The Office of the U.S. Trade Representative on Wednesday said it was set to end its trade retaliation case against India after Washington and New Delhi agreed on a global tax transition deal that will remove Indian tax on digital services.
The USTR said the agreement between the US Treasury and the Indian Ministry of Finance applies the same terms as those agreed with Austria, Britain, France, Italy, Spain and Turkey, but with a slightly later implementation date.
The pact follows an agreement in principle signed in October by 136 countries to withdraw their taxes on digital services as part of a broad global tax deal agreed on October 8 to adopt a global minimum corporate tax of 15% and grant certain taxing rights to large profitable companies for market countries.

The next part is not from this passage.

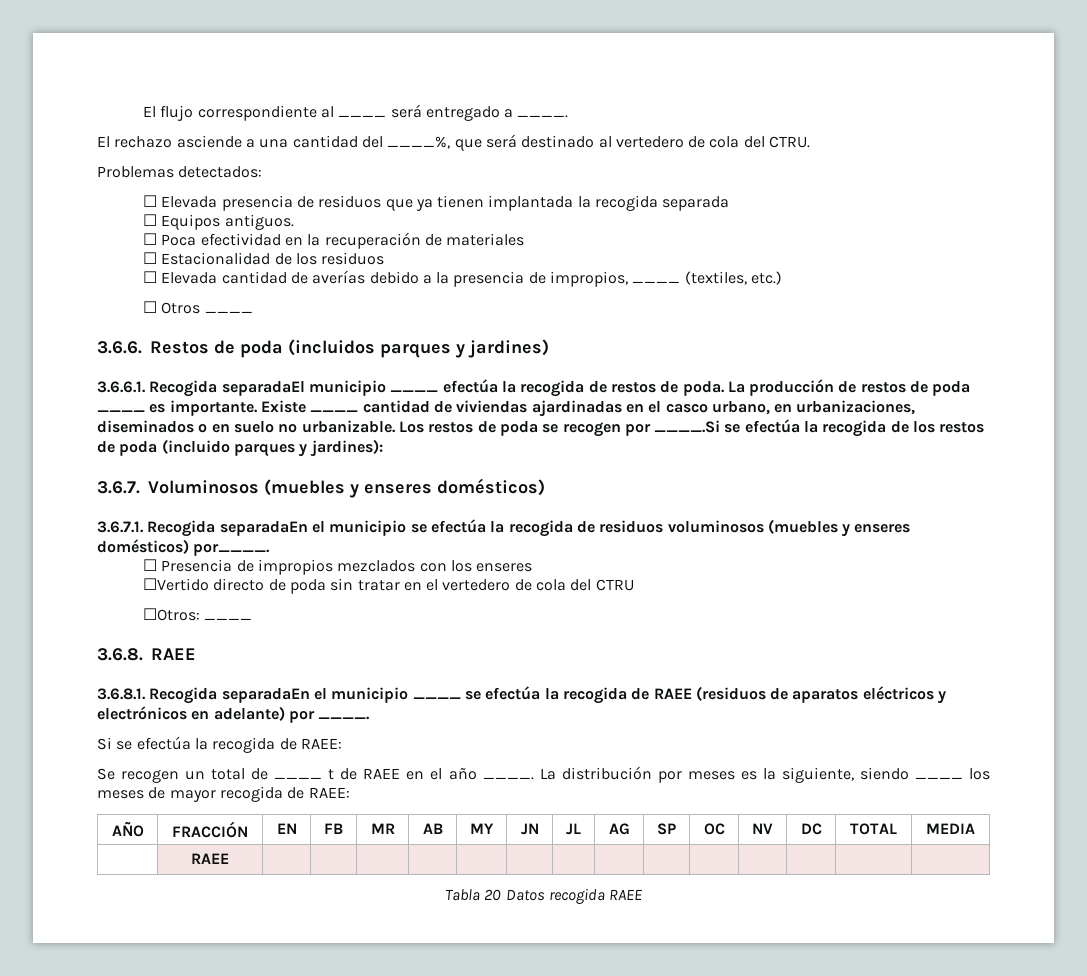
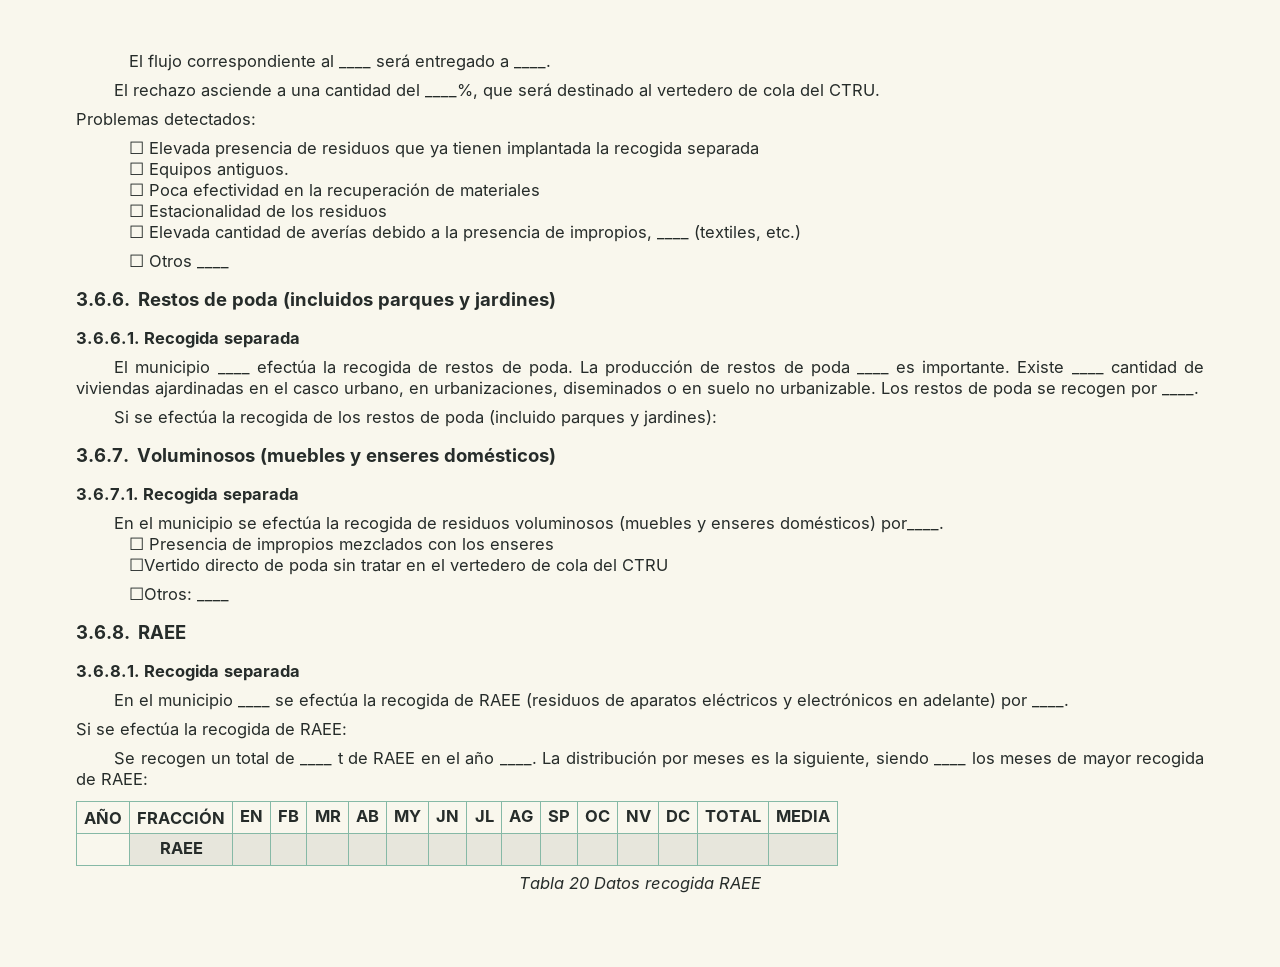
[221,381,305,396] separadaEl -> [223,332,300,348] [114,361,129,373] separada // El
[654,420,721,433] ____.Si -> [1162,391,1199,396] [114,410,130,424] ____. // Si
[219,521,308,536] separadaEn -> [222,488,299,504] [114,517,135,529] separada // En
[221,688,310,703] separadaEn -> [223,665,300,681] [114,694,135,706] separada // En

Countries agreed not to impose new taxes on digital services before the implementation of the OECD tax deal by the end of 2023, but agreements were to be reached with seven countries that had taxes. digital media largely targeting US tech giants, including Google, Facebook, and Amazon.com. .
The deal between Washington and New Delhi puts the seven countries in a transitional deal and came after US Trade Representative Katherine Tai concluded a trip to India to discuss increased trade cooperation on agricultural and other products.
Under agreed opt-out terms, countries can continue to levy taxes on digital services until the new regime is put in place. But for Turkey and European countries, any taxes collected after January 2022 that exceed what businesses would have to pay under the new rules would be credited against future corporate tax obligations in those countries.
The USTR said for India, the start date for these credits has been pushed back to April 1, 2022, with a three-month extension beyond the end of 2023 if the OECD tax agreement does not. is not implemented by then.